(Entries taken from a collection)

-------

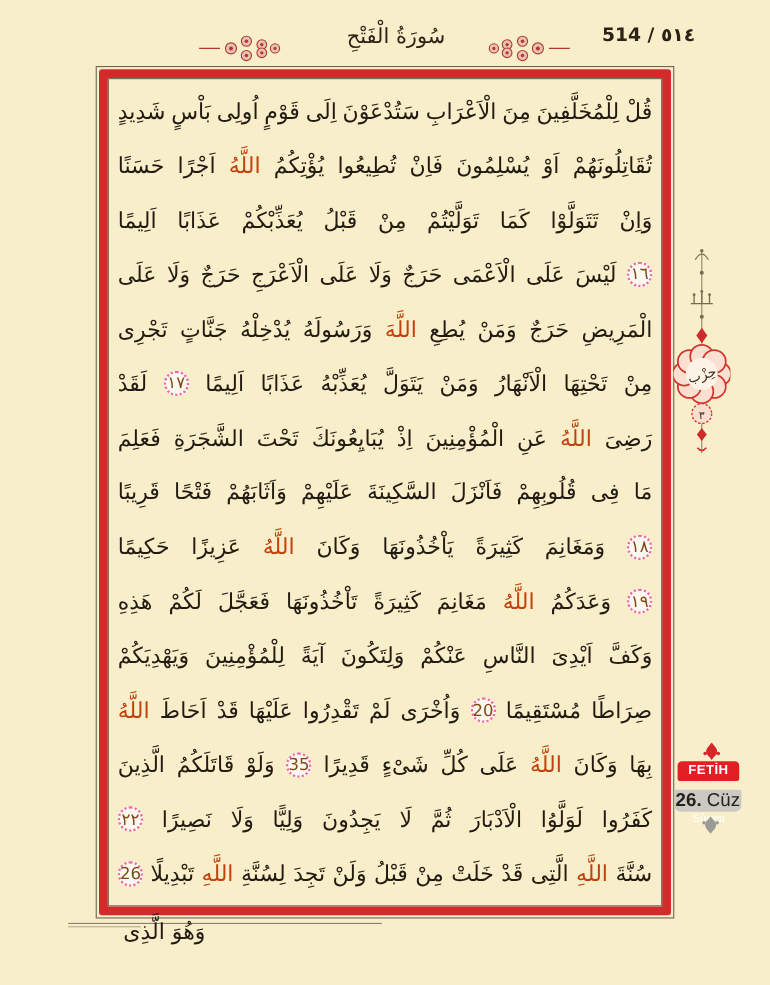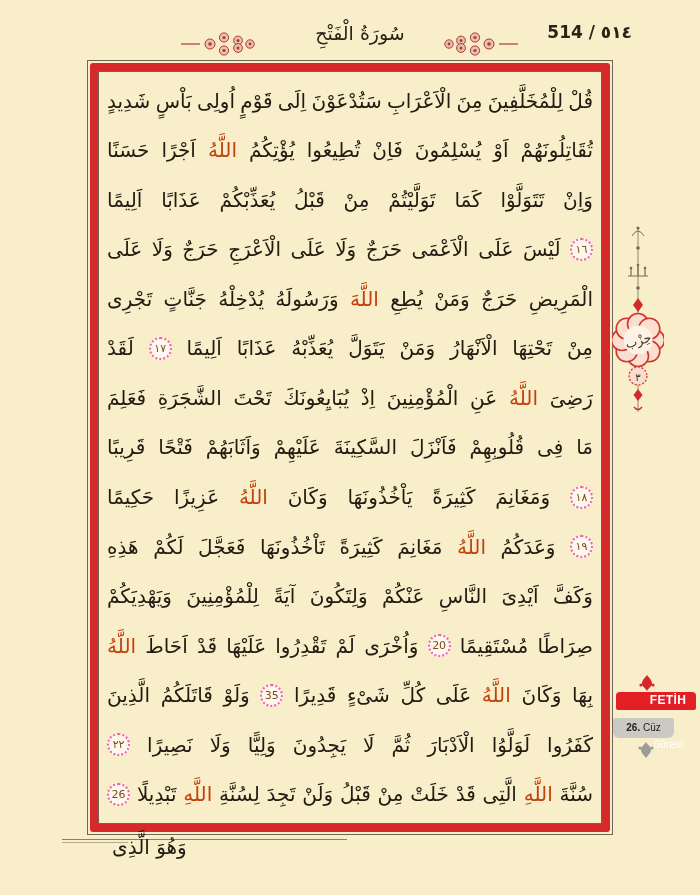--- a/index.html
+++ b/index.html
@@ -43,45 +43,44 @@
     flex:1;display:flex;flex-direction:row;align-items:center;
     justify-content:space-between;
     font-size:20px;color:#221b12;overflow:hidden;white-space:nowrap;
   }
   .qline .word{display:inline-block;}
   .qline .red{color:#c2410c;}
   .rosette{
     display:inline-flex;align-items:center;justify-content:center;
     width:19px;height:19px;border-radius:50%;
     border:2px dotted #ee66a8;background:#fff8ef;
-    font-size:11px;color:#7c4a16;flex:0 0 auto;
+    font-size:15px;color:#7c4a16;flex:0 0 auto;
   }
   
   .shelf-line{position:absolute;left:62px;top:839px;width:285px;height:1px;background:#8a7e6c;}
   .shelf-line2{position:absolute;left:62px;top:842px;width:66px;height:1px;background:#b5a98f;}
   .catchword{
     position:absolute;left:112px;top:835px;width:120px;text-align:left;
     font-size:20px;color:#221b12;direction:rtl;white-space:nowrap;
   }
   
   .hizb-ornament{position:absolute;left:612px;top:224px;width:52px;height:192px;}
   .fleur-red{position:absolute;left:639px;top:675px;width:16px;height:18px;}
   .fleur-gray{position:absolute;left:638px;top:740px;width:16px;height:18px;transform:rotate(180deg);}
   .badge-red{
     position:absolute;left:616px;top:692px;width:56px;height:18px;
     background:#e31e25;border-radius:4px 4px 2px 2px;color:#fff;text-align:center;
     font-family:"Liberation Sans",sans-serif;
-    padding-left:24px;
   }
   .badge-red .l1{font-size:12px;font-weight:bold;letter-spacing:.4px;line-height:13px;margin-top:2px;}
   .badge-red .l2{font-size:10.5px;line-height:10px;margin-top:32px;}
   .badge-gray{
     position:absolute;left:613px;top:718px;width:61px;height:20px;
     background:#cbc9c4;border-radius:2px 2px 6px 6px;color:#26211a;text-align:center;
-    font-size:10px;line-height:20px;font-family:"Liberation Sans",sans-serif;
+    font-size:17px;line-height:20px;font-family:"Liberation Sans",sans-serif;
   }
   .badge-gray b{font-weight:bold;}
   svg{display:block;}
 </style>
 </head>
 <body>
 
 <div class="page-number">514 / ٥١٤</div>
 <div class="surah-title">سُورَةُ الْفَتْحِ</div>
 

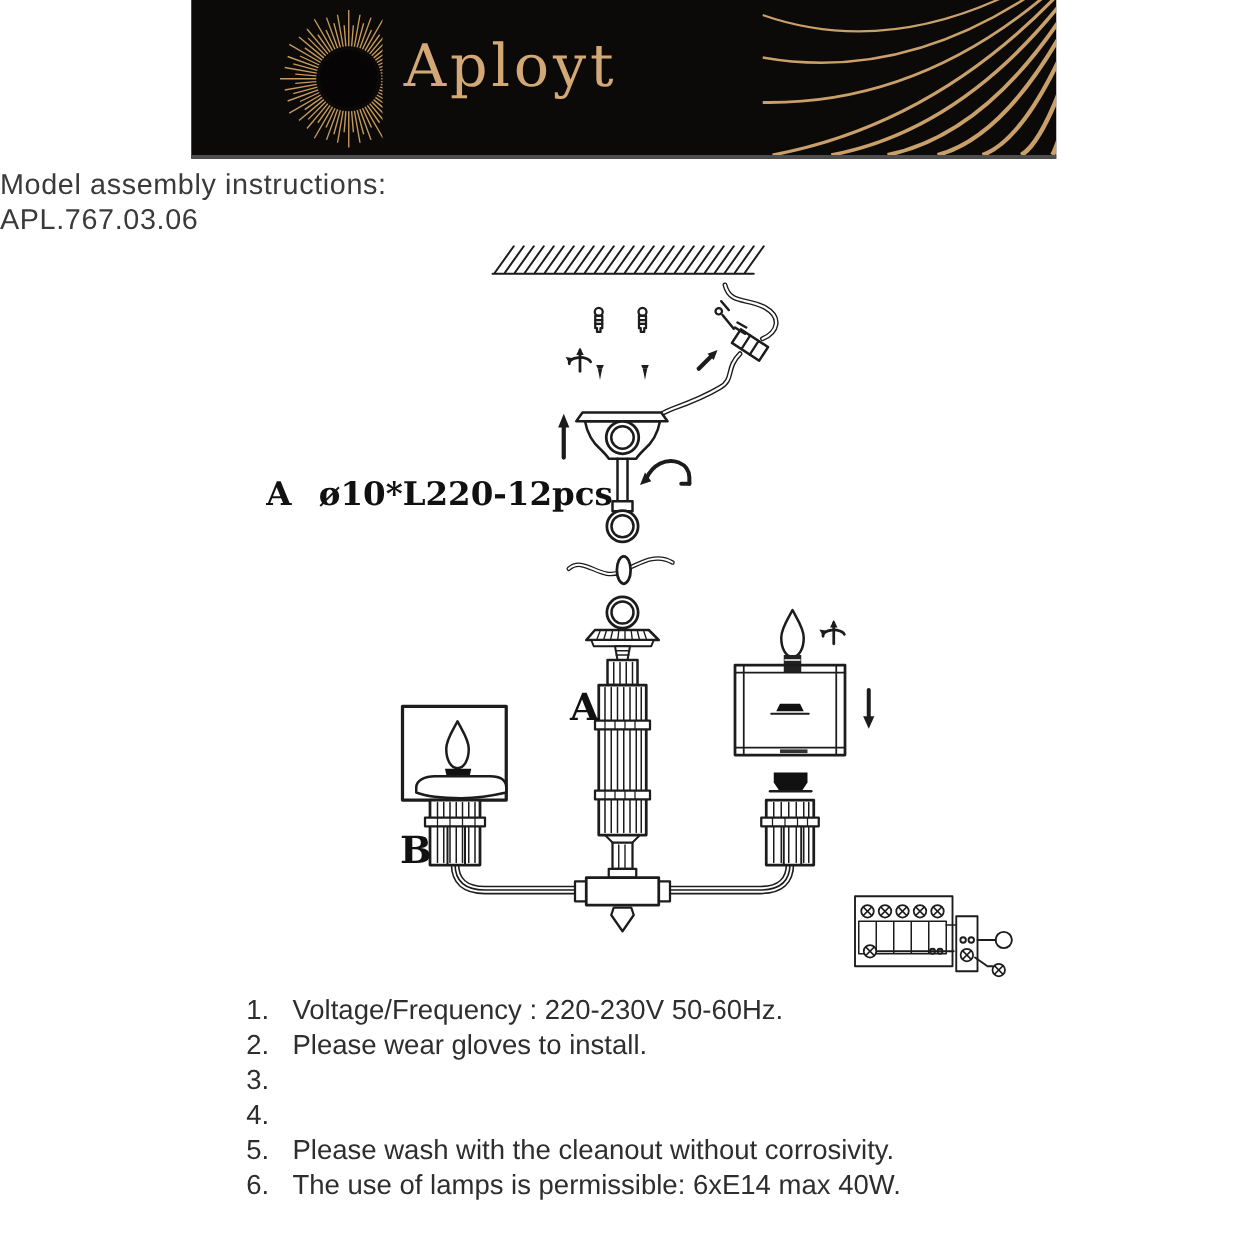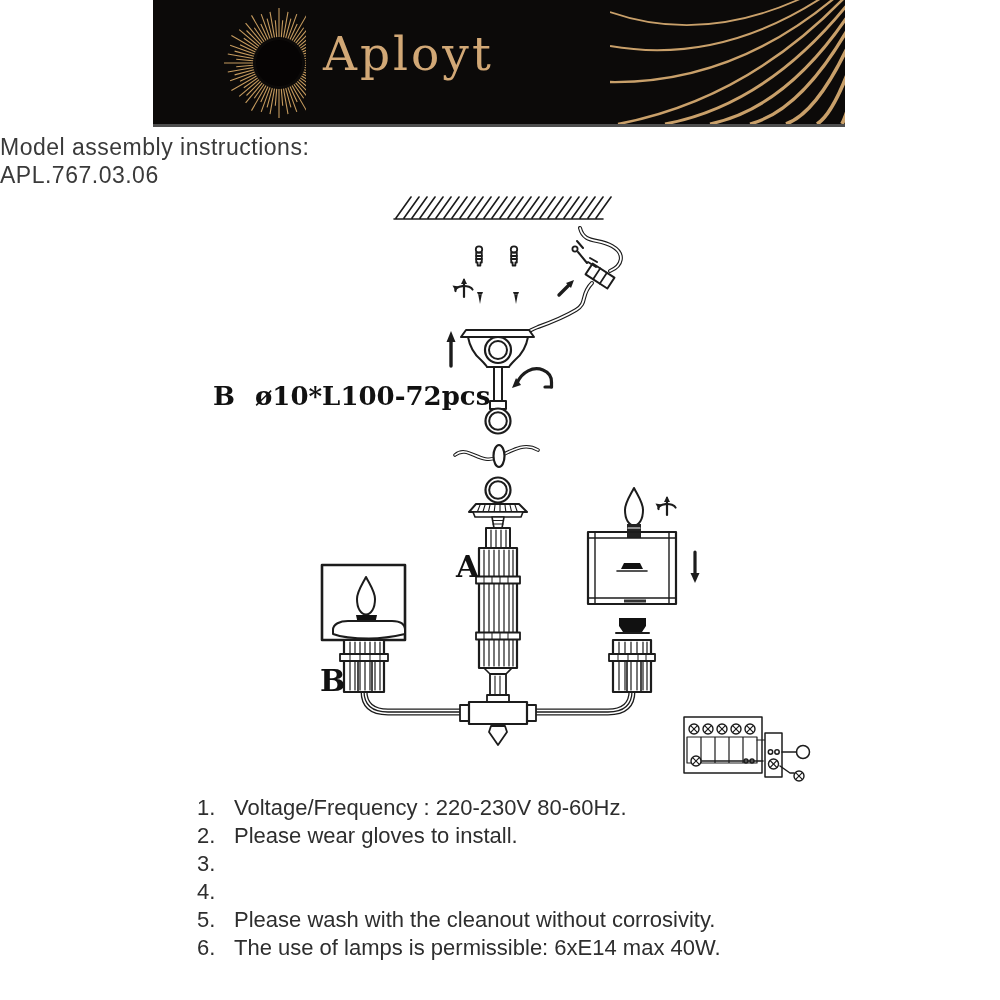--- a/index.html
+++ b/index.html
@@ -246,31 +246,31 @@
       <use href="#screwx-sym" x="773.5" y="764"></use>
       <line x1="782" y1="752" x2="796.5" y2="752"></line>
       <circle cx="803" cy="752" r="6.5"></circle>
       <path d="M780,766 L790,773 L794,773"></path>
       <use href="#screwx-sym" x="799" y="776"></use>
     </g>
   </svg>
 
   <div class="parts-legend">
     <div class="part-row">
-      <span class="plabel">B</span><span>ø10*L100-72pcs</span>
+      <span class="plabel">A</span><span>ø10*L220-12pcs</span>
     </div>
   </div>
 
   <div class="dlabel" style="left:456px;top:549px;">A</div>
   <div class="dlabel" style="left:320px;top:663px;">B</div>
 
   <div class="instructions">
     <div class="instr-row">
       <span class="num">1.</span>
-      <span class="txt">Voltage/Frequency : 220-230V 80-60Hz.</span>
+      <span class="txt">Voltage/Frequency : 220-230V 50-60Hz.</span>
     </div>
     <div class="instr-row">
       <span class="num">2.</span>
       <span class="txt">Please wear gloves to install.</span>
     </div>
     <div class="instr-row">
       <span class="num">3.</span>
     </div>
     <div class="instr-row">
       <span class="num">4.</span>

-------

- **WHAT IS NEEDED**: Look through the records above and please copy every line in which the string "border" occurs.

- **OUTPUT FOR THIS EXERCISE**:
     width:19px;height:19px;border-radius:50%;
     border:2px dotted #ee66a8;background:#fff8ef;
     background:#e31e25;border-radius:4px 4px 2px 2px;color:#fff;text-align:center;
     background:#cbc9c4;border-radius:2px 2px 6px 6px;color:#26211a;text-align:center;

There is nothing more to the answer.